What is the relationship between well-being and equality? In the article ‘Is Globalization Reducing Poverty and Inequality?’ Robert Wade outlines the effects of globalization on poverty levels and income distribution over the past few decades, surveying various figures of comparison such as PPP-adjusted incomes and market exchange rates. Although he concludes that the proportion of the global population living in poverty has decreased and income equality has risen as a result of globalization, he emphasizes that these are merely generalized images. Specifically, he states that an increase of income equality appears most severe “when incomes are measured at market-exchange-rate incomes” (193). However, he admits that this trend is much less relevant when measured against well-being. In this vain, the two terms mentioned above stand farther apart than expected; while one’s economic equality may be on the rise, his or her well-being may actually be plummeting.

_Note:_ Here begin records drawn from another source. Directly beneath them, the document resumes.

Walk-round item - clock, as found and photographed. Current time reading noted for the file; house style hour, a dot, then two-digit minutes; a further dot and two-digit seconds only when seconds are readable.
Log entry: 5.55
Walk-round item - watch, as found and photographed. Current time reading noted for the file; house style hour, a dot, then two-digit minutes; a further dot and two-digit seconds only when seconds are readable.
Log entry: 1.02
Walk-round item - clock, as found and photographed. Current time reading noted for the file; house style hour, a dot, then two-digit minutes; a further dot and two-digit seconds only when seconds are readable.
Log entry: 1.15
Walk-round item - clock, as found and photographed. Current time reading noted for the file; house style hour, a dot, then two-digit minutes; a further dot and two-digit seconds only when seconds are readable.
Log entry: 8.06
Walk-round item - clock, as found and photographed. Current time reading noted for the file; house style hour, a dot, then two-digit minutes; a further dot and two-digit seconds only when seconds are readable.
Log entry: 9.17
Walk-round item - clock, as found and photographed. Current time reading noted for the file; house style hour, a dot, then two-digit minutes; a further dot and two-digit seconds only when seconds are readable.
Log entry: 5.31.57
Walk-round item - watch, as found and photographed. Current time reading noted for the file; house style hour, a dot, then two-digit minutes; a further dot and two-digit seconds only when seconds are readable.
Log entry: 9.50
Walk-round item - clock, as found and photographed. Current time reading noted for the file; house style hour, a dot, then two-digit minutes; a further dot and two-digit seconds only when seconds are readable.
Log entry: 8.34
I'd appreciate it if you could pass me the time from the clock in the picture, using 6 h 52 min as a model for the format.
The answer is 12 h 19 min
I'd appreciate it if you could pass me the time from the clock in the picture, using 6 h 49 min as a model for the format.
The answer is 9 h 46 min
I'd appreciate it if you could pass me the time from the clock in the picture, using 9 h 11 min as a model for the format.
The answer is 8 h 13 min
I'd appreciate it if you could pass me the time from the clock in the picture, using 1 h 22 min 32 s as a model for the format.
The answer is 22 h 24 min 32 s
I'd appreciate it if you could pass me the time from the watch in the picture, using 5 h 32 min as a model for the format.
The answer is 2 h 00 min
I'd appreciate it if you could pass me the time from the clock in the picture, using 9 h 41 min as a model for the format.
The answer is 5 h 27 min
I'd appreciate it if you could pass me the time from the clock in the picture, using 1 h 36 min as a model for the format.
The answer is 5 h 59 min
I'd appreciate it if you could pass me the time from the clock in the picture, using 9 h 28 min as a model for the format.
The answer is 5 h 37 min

A perfect example comes straight out of our beloved Foxconn. According to Fallows, Foxconn provides assembly line jobs for close to 240,000, clearly bolstering the local and state-wide economy and stabilizing incomes for workers. However, the aesthetically pleasing income figures did not reveal the entire picture. Foxconn was accused of unsatisfactory conditions found within their factory, placing workers at risk for injury. In response, Foxconn increased workers salaries by 25% in some cases.
Although salaries were raised, how do we measure the well-being of Foxconn employees? As seen in both situations, we must be wary in equating income with quality of life. I believe it is dangerous and difficult to generalize the economic impact of globalization considering it affects each country and population differently.